__Problem to solve__: When a line in the entries below contains the word "Table", copy that line.

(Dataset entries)
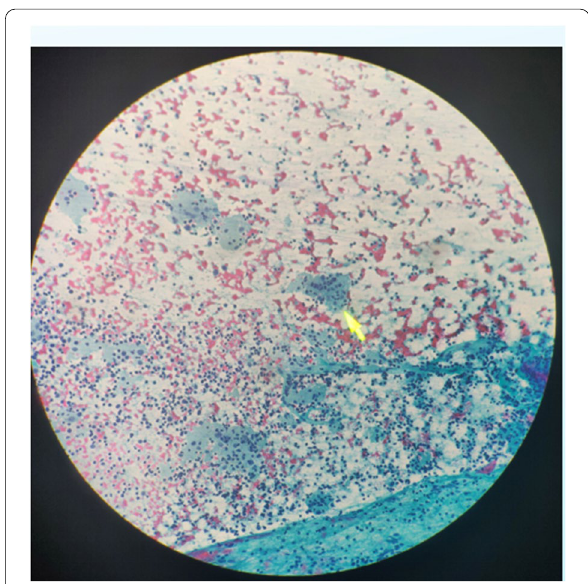
Fig. 4 Histopathology slide showing emperipolesis—foamy histiocytes in emperipolesis form, there was mixed population of small and large lymphocytes with few plasma cells and neutrophils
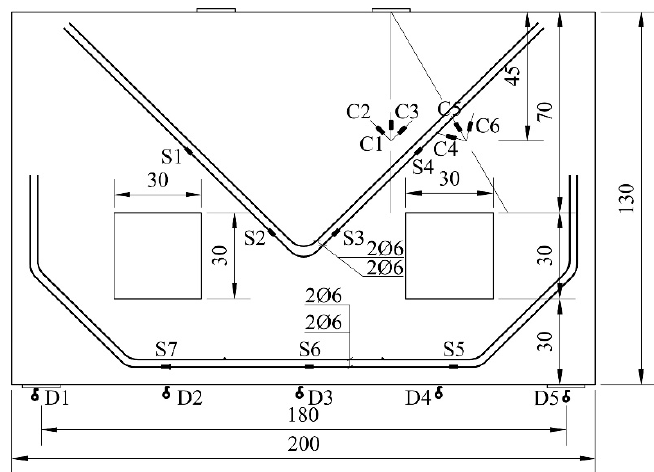
Figure 13. The arrangements of comparators for measuring deflection and strain gauges for specimen Figure13. ThearrangementsofcomparatorsformeasuringdeflectionandstraingaugesforspecimenW3. Appl. Sci. 2020 , 10 , x FOR PEER REVIEW W3.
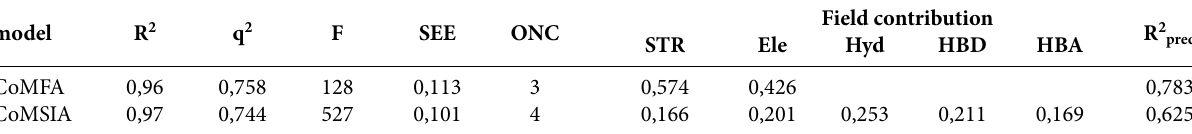
Table 1. Calculated datsa for the 3D-QSAR model model SEE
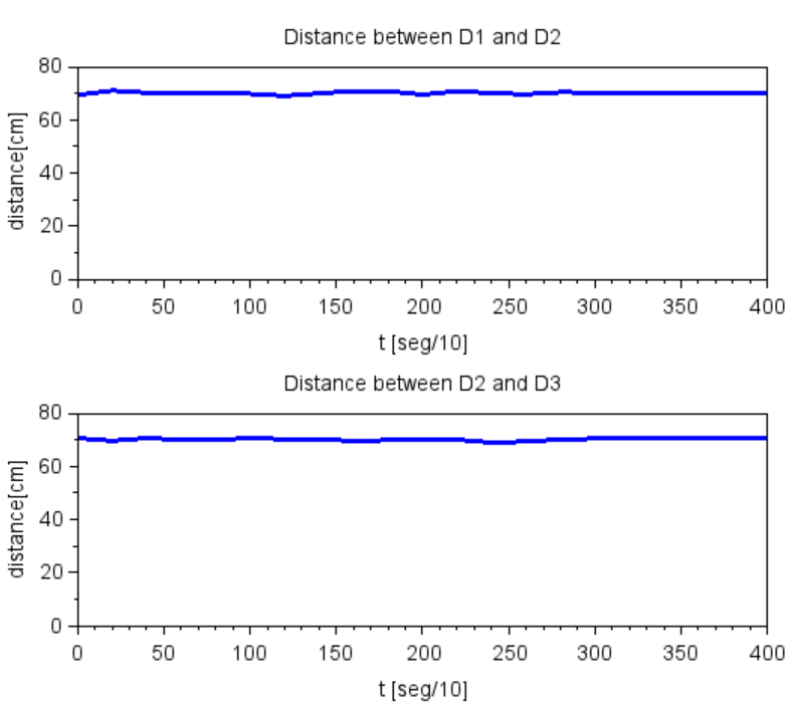
Figure 18. Euclidean distance along time between drones in Experiment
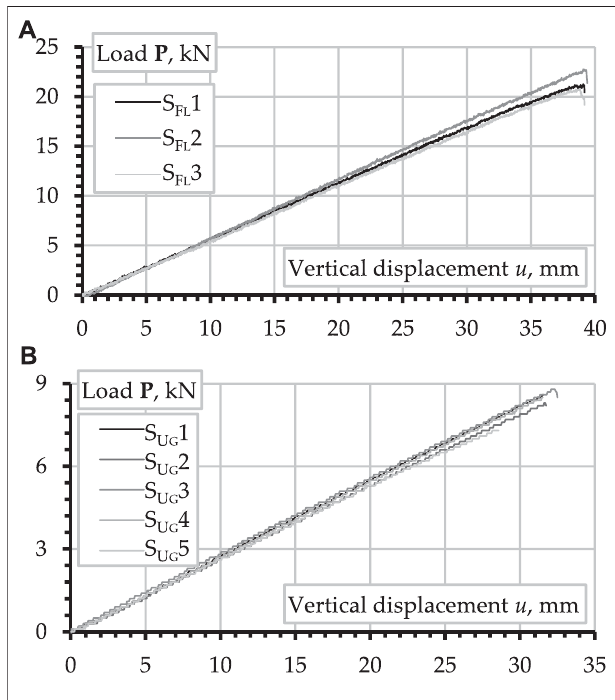
FIGURE 8 | Three-point bending test results: (A) F IBERLINE pro fi les; (B) U GIRA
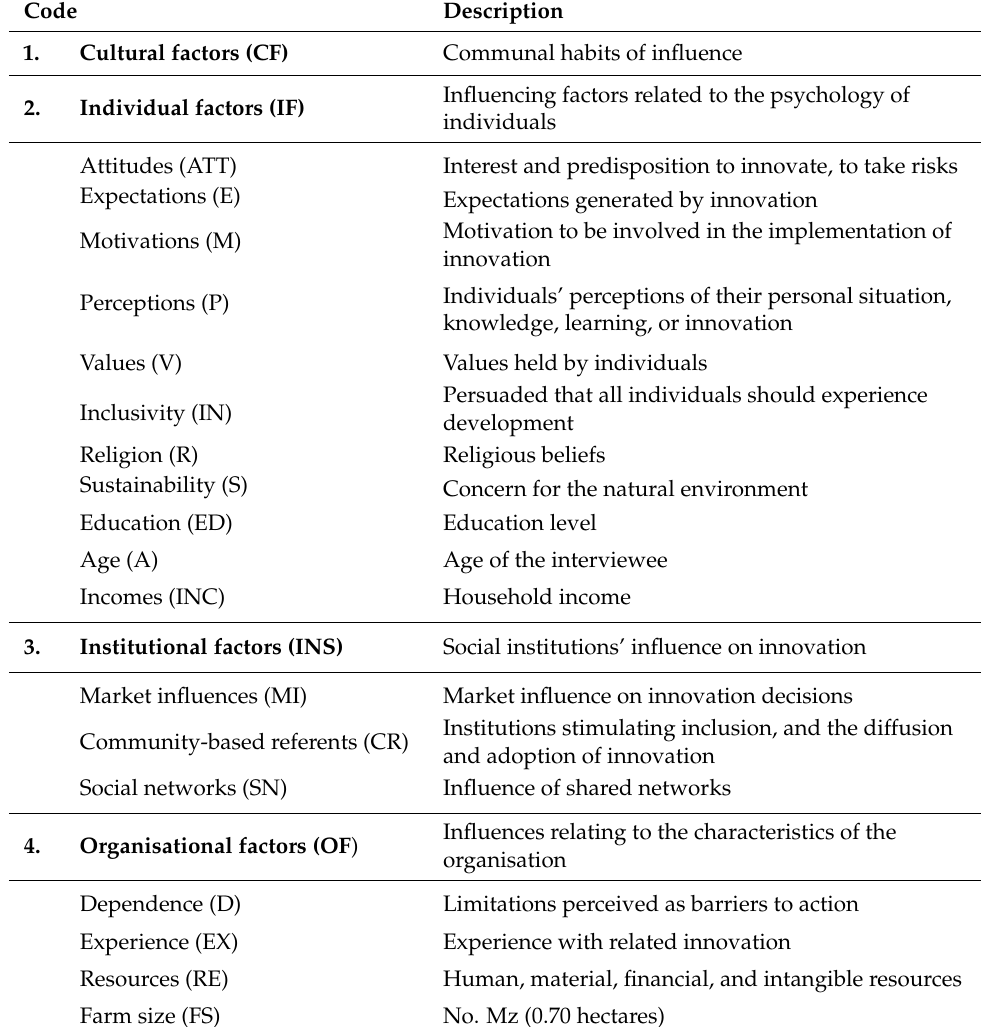
Table 3. System of categories for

__Exercise solution__:
Table 1. Calculated datsa for the 3D-QSAR model model SEE
Table 3. System of categories for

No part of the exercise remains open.